Mark Gasson, scienziato dell’università inglese di Reading, ha dimostrato come la tecnologia ha fatto passi da gigante, ma anche i pericoli che questa potrebbe portare all’uomo: infatti l’esperimento a cui si è sottoposto ha dimostrato come vi è la possibilità di trasferire un virus da un impianto su di un uomo (nel caso dello scienziato parliamo di un chip sottocutaneo), verso altri dispositivi elettronici e perché no, anche un altro umano (questo potrebbe portare in futuro un rischio notevole ad esempio per i pacemaker). Gli studi del professore universitario sono diretti allo studio tra i cervelli computerizzati ed i sistemi nervosi umani (nel 2008 ha studiato un sistema per mettere in comunicazione i nervi di un topo con quelli di un computer).

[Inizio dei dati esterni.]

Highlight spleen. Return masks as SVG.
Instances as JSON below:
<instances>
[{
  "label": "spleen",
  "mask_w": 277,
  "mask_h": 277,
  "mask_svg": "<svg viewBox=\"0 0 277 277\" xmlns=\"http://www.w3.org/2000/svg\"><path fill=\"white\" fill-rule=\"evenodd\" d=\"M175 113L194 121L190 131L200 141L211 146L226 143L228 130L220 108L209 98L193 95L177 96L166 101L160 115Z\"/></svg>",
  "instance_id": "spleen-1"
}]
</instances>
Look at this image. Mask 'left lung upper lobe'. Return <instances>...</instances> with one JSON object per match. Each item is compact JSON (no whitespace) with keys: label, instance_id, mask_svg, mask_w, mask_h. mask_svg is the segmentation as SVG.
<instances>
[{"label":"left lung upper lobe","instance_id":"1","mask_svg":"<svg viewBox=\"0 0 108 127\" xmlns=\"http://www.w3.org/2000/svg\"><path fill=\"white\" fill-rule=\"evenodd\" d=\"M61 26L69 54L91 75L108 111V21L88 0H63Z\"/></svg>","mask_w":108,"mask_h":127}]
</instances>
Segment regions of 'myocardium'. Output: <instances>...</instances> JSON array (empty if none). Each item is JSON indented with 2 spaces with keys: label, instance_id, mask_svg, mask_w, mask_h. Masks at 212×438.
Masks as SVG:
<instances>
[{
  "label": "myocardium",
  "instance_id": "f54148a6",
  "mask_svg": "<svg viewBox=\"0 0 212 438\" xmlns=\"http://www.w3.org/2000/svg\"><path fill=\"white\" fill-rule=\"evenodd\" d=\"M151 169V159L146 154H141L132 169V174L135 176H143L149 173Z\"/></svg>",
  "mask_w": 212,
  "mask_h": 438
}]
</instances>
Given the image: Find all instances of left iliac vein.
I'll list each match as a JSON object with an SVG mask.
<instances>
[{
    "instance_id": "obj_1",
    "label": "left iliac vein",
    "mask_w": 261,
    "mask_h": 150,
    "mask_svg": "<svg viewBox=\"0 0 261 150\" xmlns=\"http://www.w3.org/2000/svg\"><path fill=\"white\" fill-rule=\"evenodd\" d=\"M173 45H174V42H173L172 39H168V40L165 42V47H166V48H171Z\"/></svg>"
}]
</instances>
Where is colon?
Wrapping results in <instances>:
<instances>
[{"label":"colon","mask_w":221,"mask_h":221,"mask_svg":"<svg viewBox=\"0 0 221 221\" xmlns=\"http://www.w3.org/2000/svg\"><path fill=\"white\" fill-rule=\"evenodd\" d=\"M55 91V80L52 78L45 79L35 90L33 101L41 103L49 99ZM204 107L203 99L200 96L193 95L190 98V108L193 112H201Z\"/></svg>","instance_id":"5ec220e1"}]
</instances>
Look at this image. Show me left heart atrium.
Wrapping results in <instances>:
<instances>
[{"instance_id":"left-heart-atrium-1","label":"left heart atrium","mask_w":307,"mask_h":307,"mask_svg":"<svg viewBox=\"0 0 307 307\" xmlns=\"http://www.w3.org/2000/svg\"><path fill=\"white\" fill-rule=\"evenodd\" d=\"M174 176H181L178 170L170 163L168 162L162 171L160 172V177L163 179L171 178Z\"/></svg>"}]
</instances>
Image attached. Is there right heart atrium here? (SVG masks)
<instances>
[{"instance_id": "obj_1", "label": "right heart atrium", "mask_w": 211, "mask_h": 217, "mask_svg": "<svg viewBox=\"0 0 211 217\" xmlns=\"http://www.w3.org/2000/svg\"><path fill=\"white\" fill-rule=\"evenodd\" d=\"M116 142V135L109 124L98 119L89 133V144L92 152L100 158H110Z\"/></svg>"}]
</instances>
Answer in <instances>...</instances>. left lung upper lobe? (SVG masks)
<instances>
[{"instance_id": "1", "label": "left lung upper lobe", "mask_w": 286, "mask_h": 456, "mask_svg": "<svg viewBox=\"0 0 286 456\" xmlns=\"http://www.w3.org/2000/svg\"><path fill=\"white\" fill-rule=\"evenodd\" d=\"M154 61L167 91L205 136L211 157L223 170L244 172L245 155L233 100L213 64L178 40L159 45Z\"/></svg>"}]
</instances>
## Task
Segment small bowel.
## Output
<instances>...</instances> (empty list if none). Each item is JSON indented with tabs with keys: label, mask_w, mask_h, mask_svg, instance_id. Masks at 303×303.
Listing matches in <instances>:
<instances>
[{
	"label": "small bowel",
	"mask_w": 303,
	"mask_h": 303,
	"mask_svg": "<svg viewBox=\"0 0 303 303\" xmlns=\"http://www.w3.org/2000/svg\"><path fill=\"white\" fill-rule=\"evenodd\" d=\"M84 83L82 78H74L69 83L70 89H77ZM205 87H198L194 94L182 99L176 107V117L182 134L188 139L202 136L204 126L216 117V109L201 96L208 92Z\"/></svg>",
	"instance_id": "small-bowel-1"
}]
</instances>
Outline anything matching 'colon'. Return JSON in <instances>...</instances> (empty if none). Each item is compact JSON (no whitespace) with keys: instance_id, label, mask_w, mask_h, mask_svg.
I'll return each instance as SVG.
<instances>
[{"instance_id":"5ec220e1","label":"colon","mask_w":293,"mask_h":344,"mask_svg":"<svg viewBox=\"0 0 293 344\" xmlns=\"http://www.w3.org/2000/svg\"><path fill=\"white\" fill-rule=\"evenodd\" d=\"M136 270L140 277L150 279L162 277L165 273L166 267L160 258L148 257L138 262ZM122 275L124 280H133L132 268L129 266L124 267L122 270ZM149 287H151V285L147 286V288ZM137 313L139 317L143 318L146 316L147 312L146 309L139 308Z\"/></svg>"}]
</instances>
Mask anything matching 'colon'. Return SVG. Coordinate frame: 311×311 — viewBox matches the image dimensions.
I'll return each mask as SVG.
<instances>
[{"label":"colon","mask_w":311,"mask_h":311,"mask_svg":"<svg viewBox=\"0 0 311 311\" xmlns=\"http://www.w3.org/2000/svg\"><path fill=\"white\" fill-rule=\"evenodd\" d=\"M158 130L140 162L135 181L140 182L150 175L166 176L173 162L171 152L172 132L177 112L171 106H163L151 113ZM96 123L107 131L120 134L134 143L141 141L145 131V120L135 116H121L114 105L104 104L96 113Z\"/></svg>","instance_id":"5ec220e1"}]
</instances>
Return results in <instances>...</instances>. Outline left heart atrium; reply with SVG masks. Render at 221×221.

L’esperimento eseguito su se stesso, lo ha portato ad inserire un chip sotto pelle, ed a programmarlo per aprire porte di sicurezza e mettersi in comunicazione con dispositivi qualsiasi. Una volta che ha provveduto ad infettarlo con un virus studiato per l’occasione, è riuscito ad infettare le macchine con cui è venuto a contatto, dimostrando come si è sempre più vicini ad un ibrido uomo macchina, ma come questi però può subire attacchi informatici che potrebbero anche costargli la vita.